The Department of Political Science at Grove City College offers students the academic freedom to conduct meaningful, relevant research alongside experienced and accomplished faculty. Research opportunities are an integral component to an excellent undergraduate education and help prepare students for top graduate and professional programs and successful careers in professional sectors.
Student have participated in:
Professor Michael Coulter chaired an eight member Independent Election Commission appointed by the Mercer County Commissioners after some electronic voting machines used in the county failed to record votes in a presidential election. Student Emily Shaheen served as research assistant for the committee. Data that Professor Coulter and Shaheen collected about the performance of the machine compared to the performance of other electronic voting machines led to a state agency decertifying the voting machines and prohibiting the use of those machines in future elections.
“A Better Way Forward? An Analysis of Chinese and World Bank Loans to Sub-Saharan Africa and Democratization in the Region” presented by David Calhoun ‘20
Since 2000 China has developed a loan apparatus that is consistently giving state an alternative to the IMF and World Bank. Based on poor quality of governance being a poverty trap and greater levels of democracy leading to greater attainment of human rights, Calhoun tests whether loans from China had a more negative effect on democratization in Sub-Saharan Africa than World Bank loans from 2000-2017.
“When Will the United States Say No?” presented by Ian McGrew ‘20
This paper addresses past and contemporary relations of China and the U.S. analyzing how China seeks to become a great power and potentially to surpass the U.S. as the most powerful state in the international system. Attention is paid to understanding what circumstances and changes in China’ relative position would potentially force the U.S. to confront China in an effort for the U.S. to maintain its status as the greatest power in the international system.
“Great Powers and Nuclear Weapons: An Examination of the Relationship between Nuclear Warhead Stockpiles and Militarized Interstate Disputes” presented by Jonathan Skee ‘21
Does an increase in nuclear stockpiles cause an increase in militarized interstate disputes involving great powers? Preliminary research shows that great powers appear more willing to engage in militarized interstate disputes as their stockpiles of nuclear weapons increase. Skee concludes though this research that minimal deterrence is the better nuclear policy option.
“China’s Rising Power and Possible Conflict with the U.S. in the Pacific Ocean” presented by Zachary Wilson ‘21
This paper seeks to observe China’s rise in power and the U.S. response in the Pacific Ocean. Using consideration of the rise in power by Japan in the inter-war years, a comparison with contemporary Chinese foreign policy is made to consider whether conflict between China and the U.S. is more likely to be caused and engaged in through economic or military factors.
“Public Opinion and the War on Terror: An Empirical Study of the Effects of Income and Education on Public Opinion during the Presidency of George W. Bush” presented by Wyatt Kriebel ‘21
The focus of this research paper is to analyze the effects of income and education on public opinion regarding George W. Bush during the War on Terror. Particular emphasis is placed on understanding the multiple causes of change in public opinion and the effect of that opinion on the decision-making of George W. Bush.
Benjamin Allison ’18 (national security studies minor) presented research at the 2017 annual meeting and conference of the Midwest Political Science Association. He was one of approximately 25 undergraduates selected to present research on international relations and security. His research focused on understanding patterns and likelihood of terrorist attacks on bridges and tunnels in the U.S. Among his findings are that counter-terrorism efforts are effective in diminishing the value of bridges and tunnels as targets, and that terrorist organizations do not highly value bridges and tunnels as a means of targeting large numbers of people in a single attack.

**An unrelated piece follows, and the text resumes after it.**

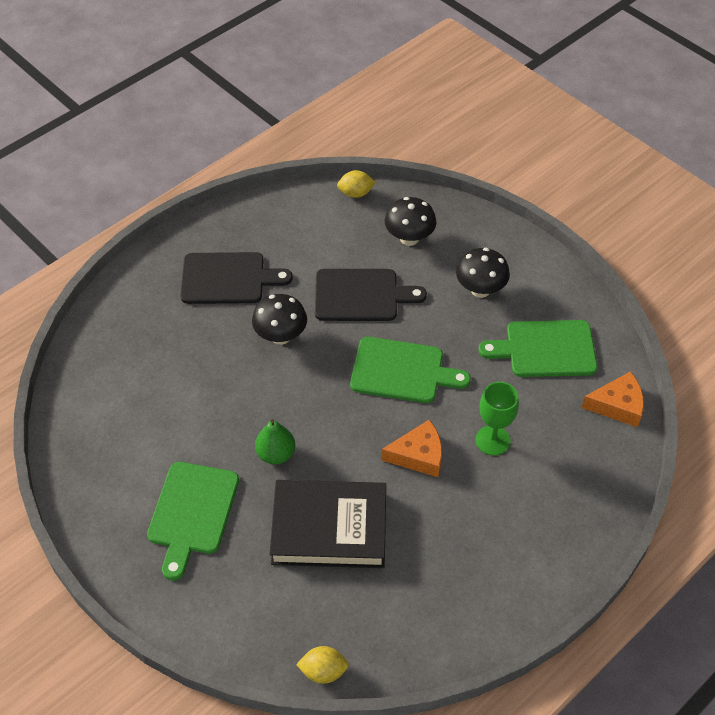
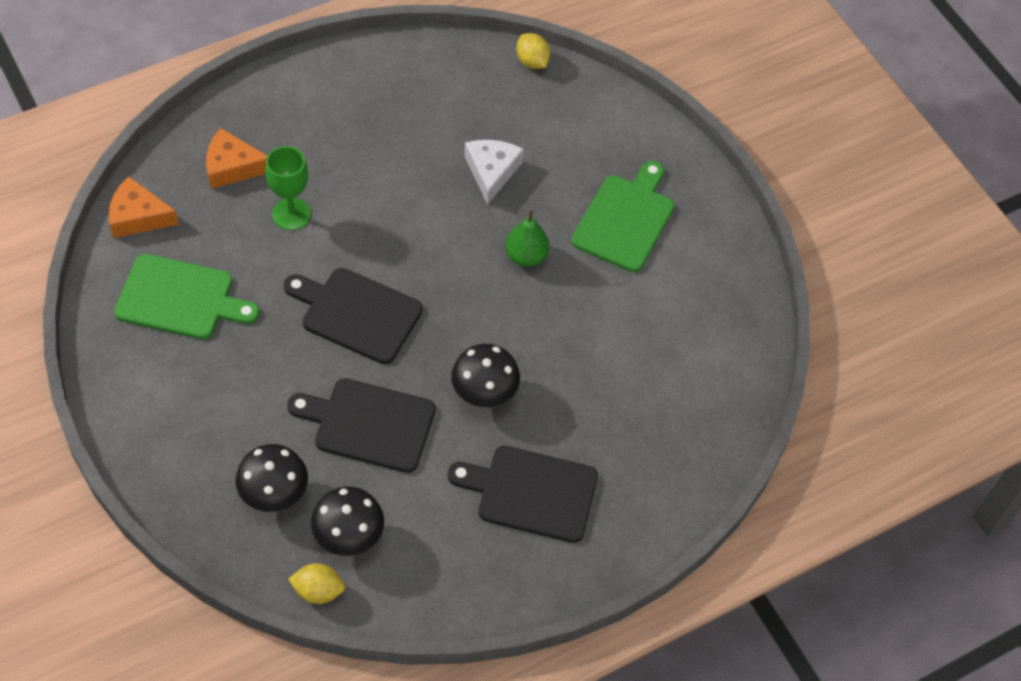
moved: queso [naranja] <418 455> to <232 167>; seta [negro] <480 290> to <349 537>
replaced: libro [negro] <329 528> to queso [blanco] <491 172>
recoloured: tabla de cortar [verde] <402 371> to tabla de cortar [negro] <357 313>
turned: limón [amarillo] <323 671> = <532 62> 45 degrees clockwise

Kyle Niehoff ’17 (political science major/national security studies minor) presented research at the 2016 annual meeting and conference of the Midwest Political Science Association. He was one of approximately 25 undergraduates selected to present research on international relations and security.His research focused on political conditions that breed so-called right-wing radicals in the young adult population of the U.S. His findings showed moderate causality between perception of liberal policy agendas and the rise in this population.
Kyra Rumble ’16 (political science major/national security studies minor) presented research at the 2016 annual meeting and conference of the Midwest Political Science Association. She was one of approximately 25 students selected to present research on U.S. foreign policy.Her research focused on the application of negative foreign policy pressure resulting in increased oppression of minority populations. Increased negative pressure in U.S. foreign policy was found to increase oppression of minority groups in sub-Saharan Africa and Southwest Asia.
Danielle DiQuattro '18 (political science major/economics minor) recently presented a paper "Racial Tensions, Discrimination, and Relations and Their Effects on Political Participation" at the 2017 annual Pennsylvania Political Science Association Conference.